People experiencing poor mental health (including people with dementia)
Updated
24 February 2017
The practice is rated as good for the care of people experiencing poor mental health (including people with dementia).
- The number of patients with dementia who had received annual reviews was 75% which was below the Clinical Commissioning Group (CCG) average of 85% and national average of 84%.
- 96% of 23 patients with severe mental health conditions had a comprehensive agreed care plan in the last 12 months which was above the CCG average 85% and national average of 88%.
- The practice regularly worked with multi-disciplinary teams in the case management of people experiencing poor mental health, including those with dementia.
- The practice carried out advance care planning for patients with dementia.
- The practice had told patients experiencing poor mental health about how to access various support groups and voluntary organisations.
- The practice had a system in place to follow up patients who had attended accident and emergency where they may have been experiencing poor mental health.
- Staff had a good understanding of how to support patients with mental health needs and dementia.
- The practice had access to a counsellor who provided bi-weekly clinics which made it easier for local patients to attend.
- The practice worked with a social enterprise to tackle health and social issues affecting Muslim communities, especially around mental health. They co-produced a short film ‘Talking from the heart’ exploring mental health diagnosis and therapy by combining medical and faith advice.
People whose circumstances may make them vulnerable
Updated
24 February 2017
The practice is rated as good for the care of people whose circumstances may make them vulnerable.

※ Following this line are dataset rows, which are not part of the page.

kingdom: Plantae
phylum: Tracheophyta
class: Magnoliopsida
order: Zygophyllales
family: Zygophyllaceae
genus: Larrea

- The practice held a register of patients living in vulnerable circumstances including homeless people, carers, travellers and those with a learning disability.
- The practice offered longer appointments and extended annual reviews for patients with a learning disability; only 9% (5 patients) out of 54 patients with learning disability had received a health check in the last year. The practice GPs provided care for a learning disability/autistic adults home supporting the needs of eight residents.
- The practice regularly worked with multi-disciplinary teams in the case management of vulnerable people.
- The practice informed vulnerable patients about how to access various support groups and voluntary organisations.
- The provider ran a monthly substance misuse clinic at Headley Drive Surgery which is one of the three practices in New Addington Group.
- Staff knew how to recognise signs of abuse in vulnerable adults and children. Staff were aware of their responsibilities regarding information sharing, documentation of safeguarding concerns and how to contact relevant agencies in normal working hours and out of hours.